> **DIRECTIONS**
1) Reproduce the passage of the Referendum C column starting with "Mike Mauer, the" and going on through "recession by 2010.".
2) In the Referendum C column, to what amount did the Legislative Council revise its cost estimate for the measure?
3) Shorten the paragraph of the Referendum C column that begins "For instance, despite the council's current cost estimate" while keeping its main facts.
──────── TEXT EXCERPT
And often, government statistics can make damn lies look downright agreeable. Take, for example, the new numbers out on the cost of Referendum C.

Endlessly, we were told the measure would only cost an “estimated” 3.7 billion dollars – about $70 per person.

An “estimate” is an approximate judgment or calculation. What we have in this case is what you, in the real world, might be inclined to call a “guesstimation” or a perhaps, a politically motivated “crock.”

How do I know? Well, recently, the nonpartisan Legislative Council revised its estimate of Referendum C’s cost from $3.7 billion to $4.7 billion. Just this fiscal year, the state collected around $300 million more than expected.

Remember, it’s a year since the vote.

I realize a billion dollars doesn’t go as far as it used to, and what’s a few hundred million between friends? But even supporters of C would have to concede that a billion dollars might have changed some votes. At the very least, the truth about these rickety “estimates” would have left them suspicious.

“Forecasters are routinely wrong,” explains John Williams, a staff economist at the Tax Foundation, a nonpartisan tax research group based in Washington, D.C. “A lot of these revenue forecasters have a thankless job. Most often they do the best they can do. You can’t really model human behavior. We see this on the federal government all the time.”

So who knows what the price tag of Referendum C will be when it’s all said and done? Apparently no one.

Mike Mauer, the Legislative Council’s chief economist, has the thankless job of coming up with numbers for the “blue book.” He tells me, in essence, that the economy is fickle and, well, they do their best.

But Mauer never campaigned for Referendum C. That can’t be said of Gov. Bill Owens’ budget director, Henry Sobanet, who, miraculously, always seems to brandish numbers that bolster whatever position the governor happens to be taking at the time.

For instance, despite the council’s current cost estimate of $4.7 billion, Sobanet now “estimates” that the cost to taxpayers will only be $3.9 billion because – get this – he knows that there will be a recession by 2010.

Williams, of the Tax Foundation, though he hasn’t seen Sobanet’s model, says that it’s unorthodox to include a recession in such a projection. No one he knows sees a major recession coming.

One wonders, with his gift of clairvoyance, why Sobanet isn’t chairman of the Federal Reserve – or, at the very least, running one of those psychic storefronts on Federal Boulevard.
────────────────
──────── MATERIAL PROVIDED
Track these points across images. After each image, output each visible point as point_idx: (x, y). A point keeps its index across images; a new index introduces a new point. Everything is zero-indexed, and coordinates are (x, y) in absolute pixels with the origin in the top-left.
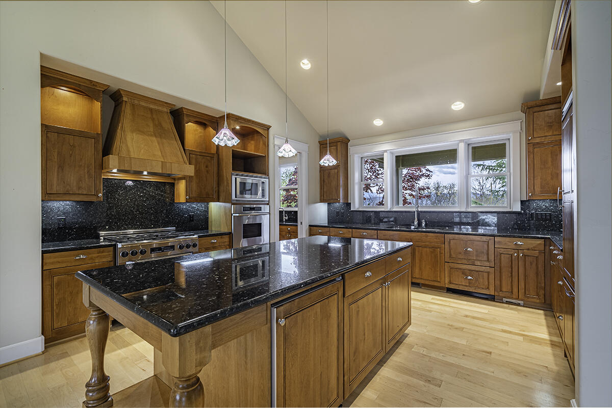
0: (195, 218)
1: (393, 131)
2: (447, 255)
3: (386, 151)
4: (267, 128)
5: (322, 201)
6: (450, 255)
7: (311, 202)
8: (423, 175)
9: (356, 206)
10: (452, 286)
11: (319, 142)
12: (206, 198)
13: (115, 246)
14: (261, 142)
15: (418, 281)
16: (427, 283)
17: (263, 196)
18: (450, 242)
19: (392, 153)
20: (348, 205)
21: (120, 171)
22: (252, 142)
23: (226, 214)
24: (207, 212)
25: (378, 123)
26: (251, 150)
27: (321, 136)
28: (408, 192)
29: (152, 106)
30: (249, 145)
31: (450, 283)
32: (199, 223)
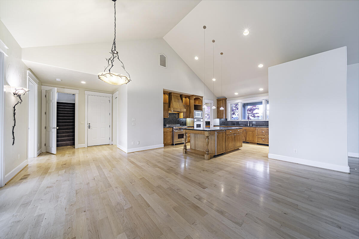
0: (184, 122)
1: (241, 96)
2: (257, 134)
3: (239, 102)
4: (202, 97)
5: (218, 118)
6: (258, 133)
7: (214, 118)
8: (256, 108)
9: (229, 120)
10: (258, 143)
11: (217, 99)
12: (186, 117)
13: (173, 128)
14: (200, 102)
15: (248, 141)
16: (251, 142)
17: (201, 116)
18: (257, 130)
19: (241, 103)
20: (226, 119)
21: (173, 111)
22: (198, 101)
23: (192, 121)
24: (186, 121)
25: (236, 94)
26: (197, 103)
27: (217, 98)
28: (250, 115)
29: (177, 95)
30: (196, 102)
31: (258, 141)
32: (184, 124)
────────────────
> **YOUR WRITTEN ANSWERS**
1)
Mike Mauer, the Legislative Council’s chief economist, has the thankless job of coming up with numbers for the “blue book.” He tells me, in essence, that the economy is fickle and, well, they do their best.

But Mauer never campaigned for Referendum C. That can’t be said of Gov. Bill Owens’ budget director, Henry Sobanet, who, miraculously, always seems to brandish numbers that bolster whatever position the governor happens to be taking at the time.

For instance, despite the council’s current cost estimate of $4.7 billion, Sobanet now “estimates” that the cost to taxpayers will only be $3.9 billion because – get this – he knows that there will be a recession by 2010.

2) $4.7 billion, up from $3.7 billion.

3) Sobanet puts the cost to taxpayers at only $3.9 billion, not the council's $4.7 billion, because he is sure a recession will arrive by 2010.